A 14.ª edição da Avaliação Anual da Situação dos Direitos Humanos das Pessoas LGBTI na Europa e na Ásia Central, da ILGA-Europe, traça um retrato detalhado do que aconteceu entre janeiro e dezembro de 2024. O relatório compila eventos a nível nacional, regional e internacional, revelando avanços pontuais, mas também recuos graves e tendências preocupantes que atravessam fronteiras.
O discurso de ódio já não é marginal — é política de Estado
Do mesmo modo, o discurso de ódio contra pessoas LGBTI deixou de ser um fenómeno isolado. Tornou-se normalizado e, em certos contextos, institucionalizado. Governos e figuras públicas alimentam narrativas tóxicas que pintam a diversidade como uma ameaça à ‘família tradicional’. Itália e Albânia estão entre os países onde coligações conservadoras usam estas retóricas como arma eleitoral.

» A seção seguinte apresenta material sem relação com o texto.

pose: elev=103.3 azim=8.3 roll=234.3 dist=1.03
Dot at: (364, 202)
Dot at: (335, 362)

Porém, há também resistência. Na Moldávia, Espanha, Roménia e Letónia, iniciativas legislativas e judiciais procuram travar a avalanche de preconceitos. A luta contra o ódio tornou-se uma batalha política e cultural, onde cada frase conta e cada silêncio também.

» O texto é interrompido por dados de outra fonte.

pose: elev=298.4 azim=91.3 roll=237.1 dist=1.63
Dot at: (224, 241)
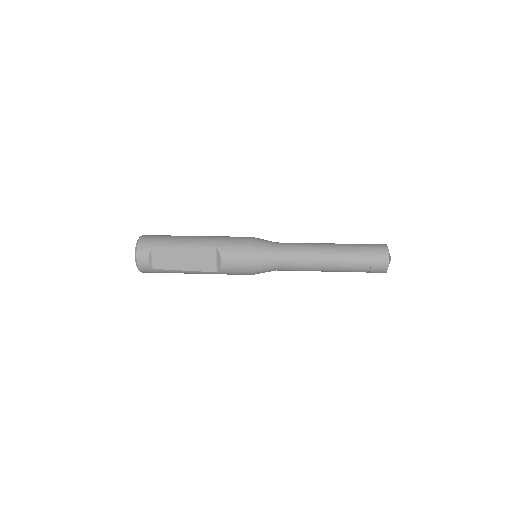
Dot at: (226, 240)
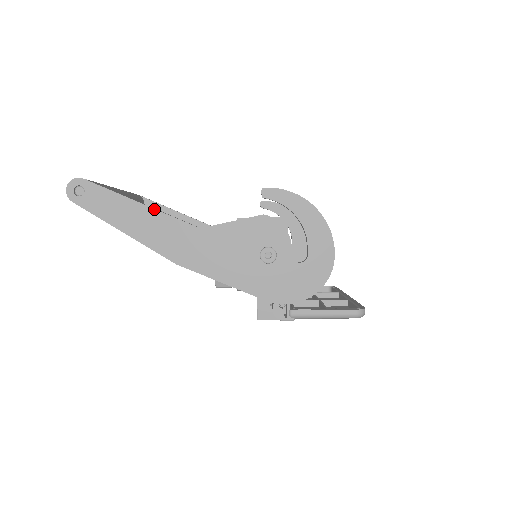
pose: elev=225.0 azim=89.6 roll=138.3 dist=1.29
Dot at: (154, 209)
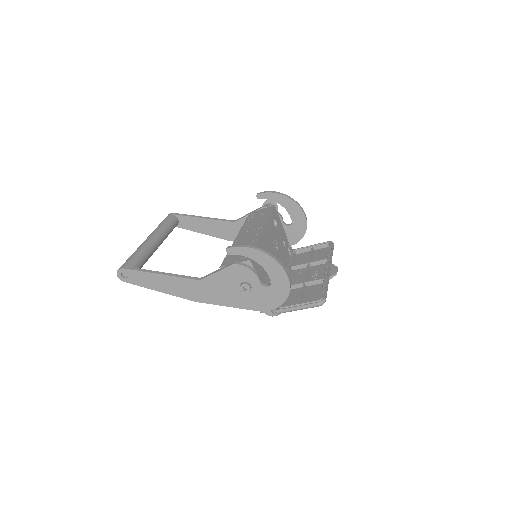
Dot at: (169, 276)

Os números não mentem: os crimes de ódio contra pessoas LGBTI estão a aumentar drasticamente. Autoridades da Finlândia, Alemanha, Países Baixos, Noruega e Portugal relataram subidas acentuadas nos ataques motivados por orientação sexual ou identidade de género. Em cidades cada vez mais visíveis, a exposição tornou-se sinónimo de risco.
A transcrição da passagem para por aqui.